Our ambassador to the UN should be able to explain us to the world and defend our interests. Trump's pick doesn't have the experience or stature for that.(Photo: Mandel Ngan/AFP/Getty Images)

Adlai E. Stevenson, Richard Holbrooke, Arthur Goldberg, Daniel Patrick Moynihan, Madeleine Albright, George H.W. Bush, Heather Nauert, Heather Nauert? Yes, Heather Nauert. President Donald Trump's plan to nominate media lightweight Heather Nauert to serve as United States ambassador to the United Nations will be the most bizarre appointment by the leader of a major country since the deranged Roman Emperor Caligula proposed elevating his horse to the post of Consul.

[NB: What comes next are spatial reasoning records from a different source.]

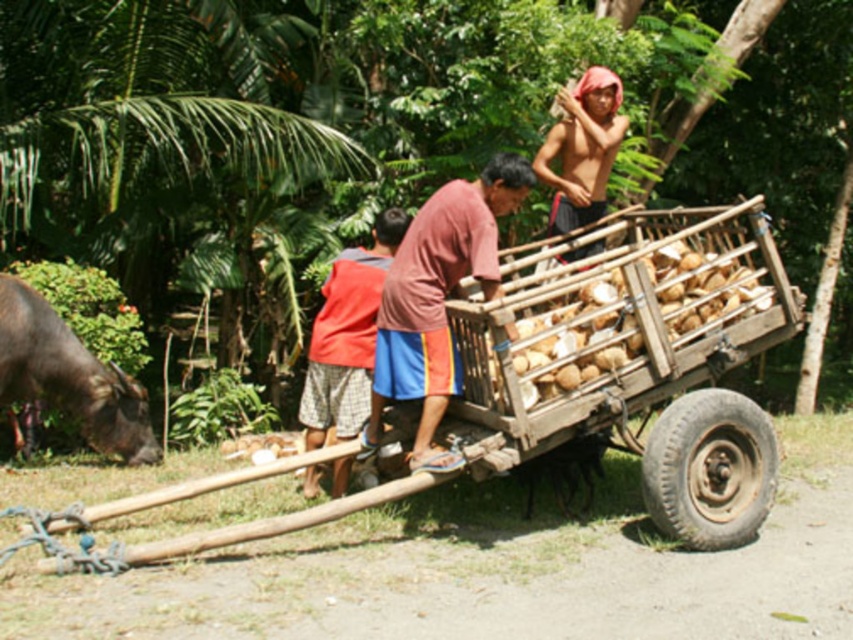
Question: From the image, what is the correct spatial relationship of brown fabric shirt at center in relation to shiny red cloth at upper right?

Choices:
 (A) right
 (B) left

Answer: (B)

Question: Which of the following is the closest to the observer?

It is a move akin to casting Justin Bieber as Macbeth.

Currently spokeswoman for the State Department, Nauert gained visibility with her role as a panelist on Trump’s favorite cable program, “Fox and Friends.” Like her sponsor, Nauert has shown signs of cultural illiteracy by suggesting that the strong relations between this country and Germany are exemplified by the bloody encounter on the beaches of Normandy on D-Day in June 1944. By that standard, our respect for the Japanese people was demonstrated by the dropping of the Atomic bombs on Hiroshima and Nagasaki.

There is much to criticize about the United Nations — its bureaucratic bloat, its abiding hostility to Israel and its often toothless resolutions — but the United States was among its founding fathers, and we have used the forum to arraign dictators and to mobilize action against rogue nations. As an institution, it is certainly susceptible to criticism, but does it really warrant our contempt?

Does the UN really warrant our contempt?

Nominating someone of Nauert's caliber is a slap in the face of the one organization that serves as the world’s town meeting. Nauert is only a "journalist" by the broadest definition of the term. Moreover, she has no diplomatic experience at all.

We have had a journalist ambassador to the U.N., John Scali, who was nominated in 1973 by President Richard Nixon. But he was no Heather Nauert. A longtime diplomatic correspondent for the Associated Press and ABC News, Scali was enough of a heavyweight to act as an intermediary between the United States and the Soviet Union in 1962, during the most tense days of the Cuban missile crisis. He served as a back-channel between the United States and the Soviets, meeting, on a number of occasions, at Washington’s Willard Hotel with a colonel from the KGB.

"If my 30 years of covering diplomacy and visiting 79 countries disqualifies me from representing this country at the U.N., then we'd better find a better yardstick," Scali said when Nixon was criticized for naming him.

While the influence of the U.S. ambassador to the U.N. has varied over the years, presidents have felt that it was always important to have at the organization men and women of genuine stature — but also people capable of laying on the lash when the situation called for it.

Adlai Stevenson, the twice unsuccessful Democratic presidential candidate for president who helped found the U.N., offered one example of this. As our ambassador, Stevenson demanded that Soviet delegate Valerian Zorin respond to his question about whether Moscow had installed missiles in Cuba capable of hitting the United States. When Zorin was evasive, Stevenson said he was prepared to wait for a response “until hell freezes over.”

UN should not be a dumping ground for hacks

President Ronald Reagan’s choice for ambassador, Jeane Kirkpatrick, was a veteran of the departments of State and Defense. She also had a dramatic confrontation with the Russians on the Security Council over their bogus claim that Korean Airlines Flight 007 was on a spying mission when it was destroyed by Soviet military aircraft. She stunned the Russians by playing an audio recording of the conversation of the pilots who shot down the civilian plane.

She later quipped that, “What takes place in the Security Council more closely resembles a mugging than either a political debate or an effort at problem solving.” It is difficult to imagine Ambassador Nauert being capable of such impromptu wit.

The spotlight of the world is often on the United Nations. The person we send there to represent us should be up to the task of explaining us to the world and defending our interests. The ambassadorship should be a reward for distinguished service by men and women of unquestioned stature. It should not be a dumping ground for political hacks. Democrats and Republicans in the Senate should reject this nomination.